**Directions for this task:** Write out the lines starting with the one containing "Traffic follows. Blood-pressure" and going on through the one containing "Val: **1350** rpm", both included, word for word. Leave the pictures out.

**Collected data:**

---------------

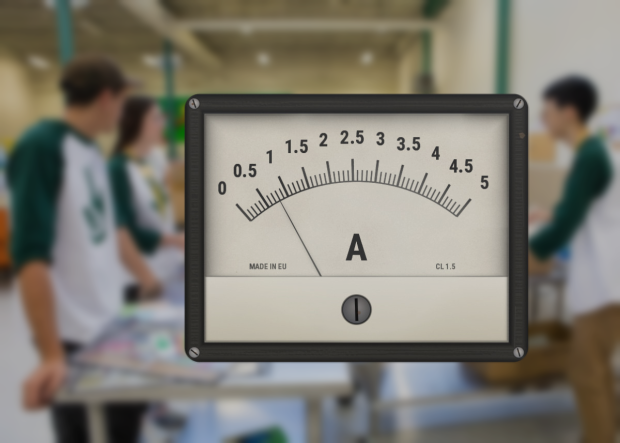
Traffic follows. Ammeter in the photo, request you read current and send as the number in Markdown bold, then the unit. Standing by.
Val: **0.8** A
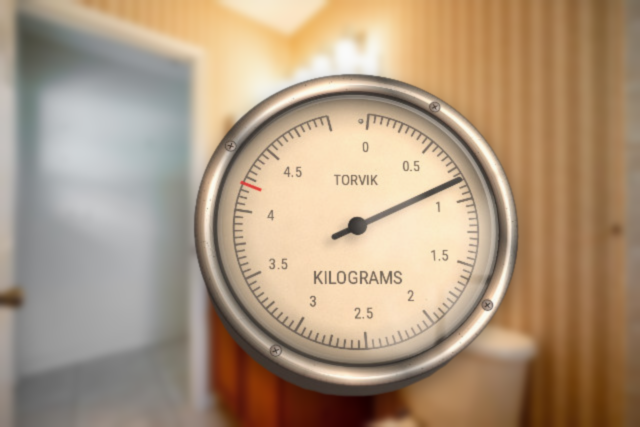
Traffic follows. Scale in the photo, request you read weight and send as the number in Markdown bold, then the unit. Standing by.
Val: **0.85** kg
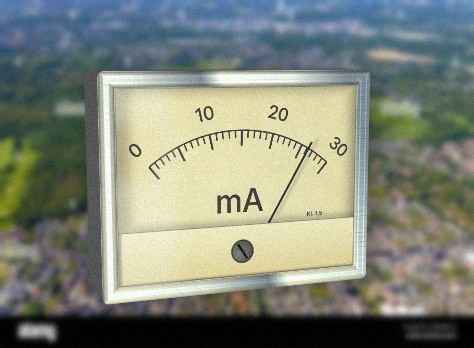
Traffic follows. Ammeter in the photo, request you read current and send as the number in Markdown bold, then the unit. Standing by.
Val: **26** mA
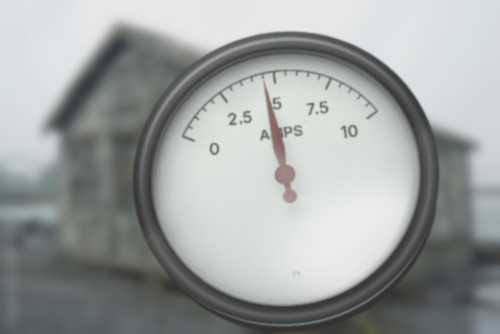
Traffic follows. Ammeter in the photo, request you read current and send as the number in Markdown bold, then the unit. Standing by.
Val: **4.5** A
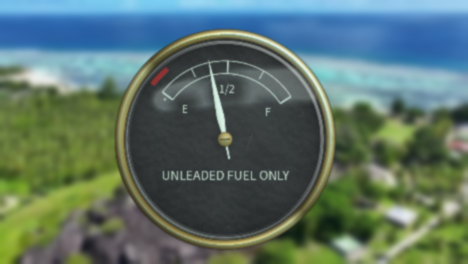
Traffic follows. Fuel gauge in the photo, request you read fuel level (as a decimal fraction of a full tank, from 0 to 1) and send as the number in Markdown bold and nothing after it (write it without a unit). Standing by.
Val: **0.375**
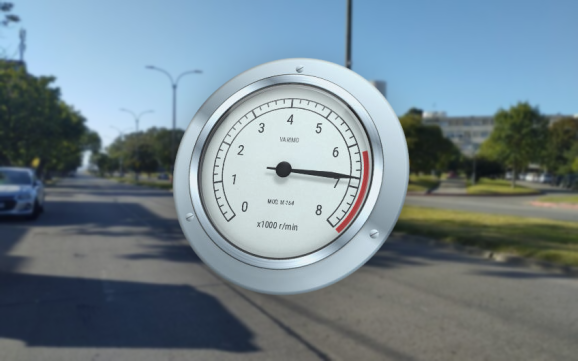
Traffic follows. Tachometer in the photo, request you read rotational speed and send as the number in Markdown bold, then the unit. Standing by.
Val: **6800** rpm
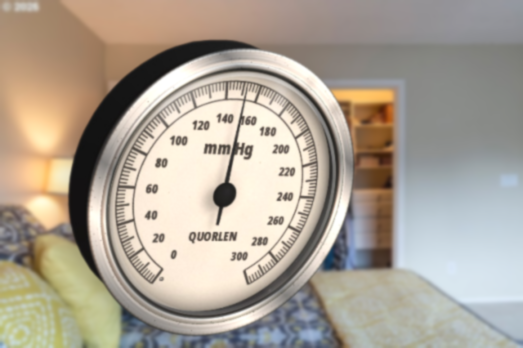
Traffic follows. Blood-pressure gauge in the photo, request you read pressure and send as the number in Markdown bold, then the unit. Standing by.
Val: **150** mmHg
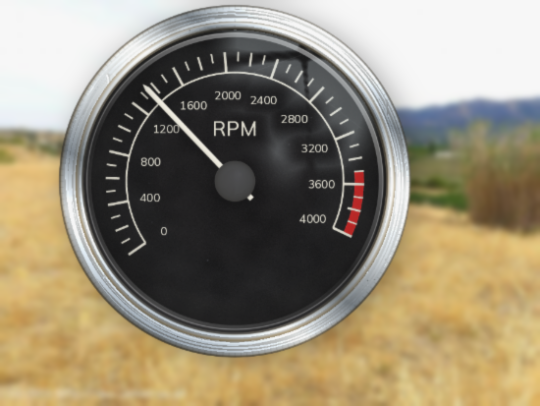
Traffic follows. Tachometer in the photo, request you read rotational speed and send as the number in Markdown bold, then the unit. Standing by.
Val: **1350** rpm
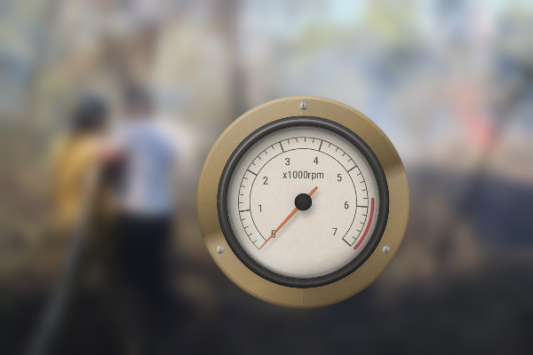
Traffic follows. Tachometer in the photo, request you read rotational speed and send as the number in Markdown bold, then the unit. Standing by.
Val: **0** rpm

---------------

**Response:**
Traffic follows. Blood-pressure gauge in the photo, request you read pressure and send as the number in Markdown bold, then the unit. Standing by.
Val: **150** mmHg
Traffic follows. Tachometer in the photo, request you read rotational speed and send as the number in Markdown bold, then the unit. Standing by.
Val: **1350** rpm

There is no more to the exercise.